In mid-2008 the Afghan police had completed their training, were strategically placed throughout the town and its entrances, and mentored with constant supervision and even conducted security patrols and combat operations alongside ISAF forces. After months of training and fighting with many firefights sometimes exceeding 6 hours, the town of Musa Qala was significantly quieter and more peaceful than it had been prior to the U.S Marines arrival.

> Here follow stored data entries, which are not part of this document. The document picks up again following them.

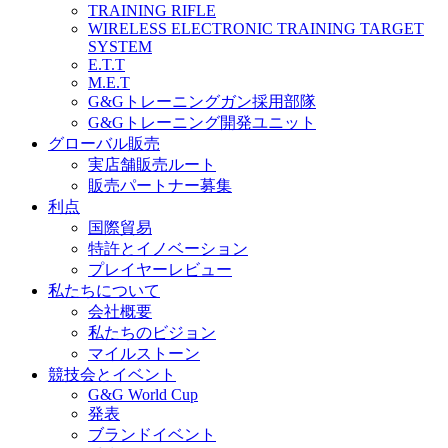
TRAINING RIFLE
WIRELESS ELECTRONIC TRAINING TARGET
SYSTEM
E.T.T
M.E.T
G&Gトレーニングガン採用部隊
G&Gトレーニング開発ユニット
グローバル販売
実店舗販売ルート
販売パートナー募集
利点
国際貿易
特許とイノベーション
プレイヤーレビュー
私たちについて
会社概要
私たちのビジョン
マイルストーン
競技会とイベント
G&G World Cup
発表
ブランドイベント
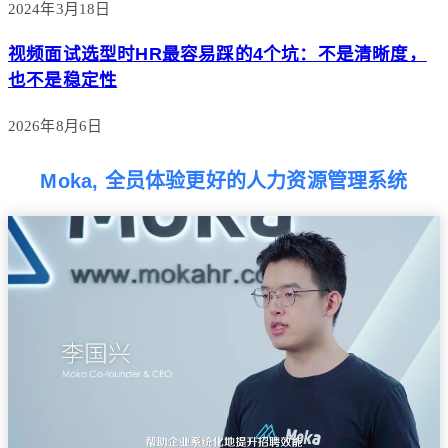
2024年3月18日
视频面试选型时HR最容易踩的4个坑：不是清晰度，
也不是稳定性
2026年8月6日
Moka, 全员体验更好的人力资源管理系统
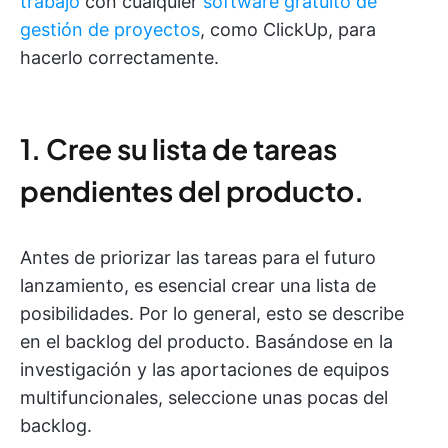
trabajo
con cualquier
software gratuito de
gestión de proyectos
, como ClickUp, para
hacerlo correctamente.
1. Cree su lista de tareas
pendientes del producto.
Antes de priorizar las tareas para el futuro
lanzamiento, es esencial crear una lista de
posibilidades. Por lo general, esto se describe
en el backlog del producto. Basándose en la
investigación y las aportaciones de equipos
multifuncionales, seleccione unas pocas del
backlog.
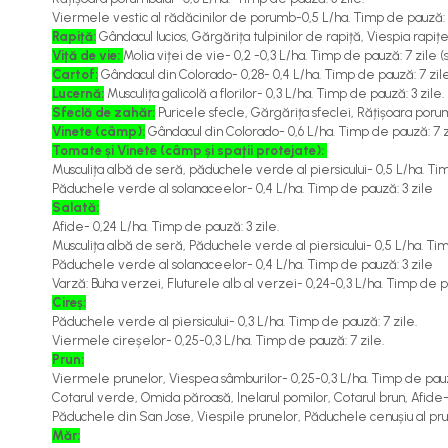
Cereale păioase
Viermele vestic al rădăcinilor de porumb-0,5 L/ha. Timp de pauză: 3
Rapiță:
Gândacul lucios, Gărgărița tulpinilor de rapiță, Viespia rapiț
Rapiță
Viță de vie:
Molia viței de vie- 0,2 -0,3 L/ha. Timp de pauză: 7 zile (s
Soia, mazare, fasole
Cartof:
Gândacul din Colorado- 0,28- 0,4 L/ha. Timp de pauză: 7 zile
Sfeclă
Lucernă:
Musculița galicolă a florilor- 0,3 L/ha. Timp de pauză: 3 zile.
Sfeclă de zahăr:
Puricele sfecle, Gărgărița sfeclei, Rățișoara porum
Lucernă și plante furajere
Vinete (câmp):
Gândacul din Colorado- 0,6 L/ha. Timp de pauză: 7 z
Livezi
Tomate și Vinete (câmp și spații protejate):
Musculița albă de seră, păduchele verde al piersicului- 0,5 L/ha. Ti
Viță de vie
Păduchele verde al solanaceelor- 0,4 L/ha. Timp de pauză: 3 zile
Cartofi
Salată:
Legume
Afide- 0,24 L/ha. Timp de pauză: 3 zile.
Musculița albă de seră, Păduchele verde al piersicului- 0,5 L/ha. Tim
Adjuvanți
Păduchele verde al solanaceelor- 0,4 L/ha. Timp de pauză: 3 zile
Acaricide
Varză: Buha verzei, Fluturele alb al verzei- 0,24-0,3 L/ha. Timp de p
Cireș:
Dezinfectanți de sol
Păduchele verde al piersicului- 0,3 L/ha. Timp de pauză: 7 zile.
Viermele cireșelor- 0,25-0,3 L/ha. Timp de pauză: 7 zile.
Îngrășăminte
Prun:
Îngrășăminte lichide
Viermele prunelor, Viespea sâmburilor- 0,25-0,3 L/ha. Timp de pauză
Cotarul verde, Omida păroasă, Inelarul pomilor, Cotarul brun, Afide-
Îngrășăminte foliare
Păduchele din San Jose, Viespile prunelor, Păduchele cenușiu al prun
hidrosolubile
Măr:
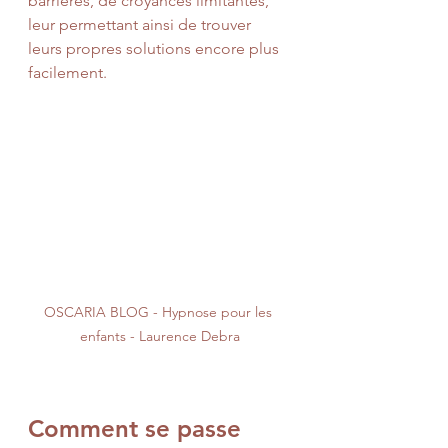
barrières, de croyances limitantes, 
leur permettant ainsi de trouver 
leurs propres solutions encore plus 
facilement.
OSCARIA BLOG - Hypnose pour les 
enfants - Laurence Debra
Comment se passe 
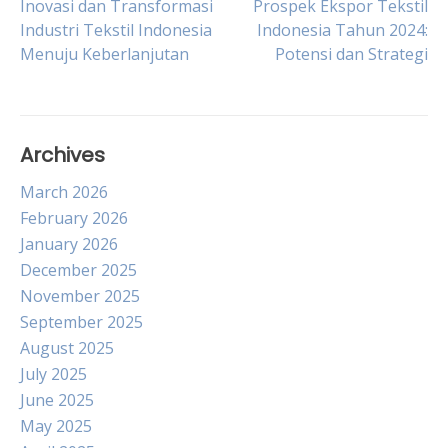
Post
Inovasi dan Transformasi
Prospek Ekspor Tekstil
Industri Tekstil Indonesia
Indonesia Tahun 2024:
Menuju Keberlanjutan
Potensi dan Strategi
navigation
Archives
March 2026
February 2026
January 2026
December 2025
November 2025
September 2025
August 2025
July 2025
June 2025
May 2025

In August 2008 a detachment of Marines left Musa Qala to assist in the taking over of Taliban headquarters in the Helmand province in a nearby town called Nawzad. The town was used by the Taliban as a safe haven while they were not in Musa Qala and had been completely abandoned by all Afghan civilians due to Taliban presence. In Nawzad the Marines successfully drove the three to four hundred Taliban out with heavy airstrikes and ground forces in just over 14 hours. The Marines did not have the resources to hold the Taliban headquarters and had to return to base, which resulted in the Taliban returning several days later.

==Additional notes==
In memory of a prior conflict, in 2006, involving the British Royal Irish Regiment, a new Regimental March, composed by Chris Attrill and commissioned by Larne Borough Council, was given to the regiment on Saturday 1 November 2008 in Larne, County Antrim, Northern Ireland during an event in which the regiment was presented with the 'Freedom of the Borough'. This gave the regiment the right to march through the town with 'flags flying, bands playing and bayonets fixed'. The March was named, 'Musa Qala'.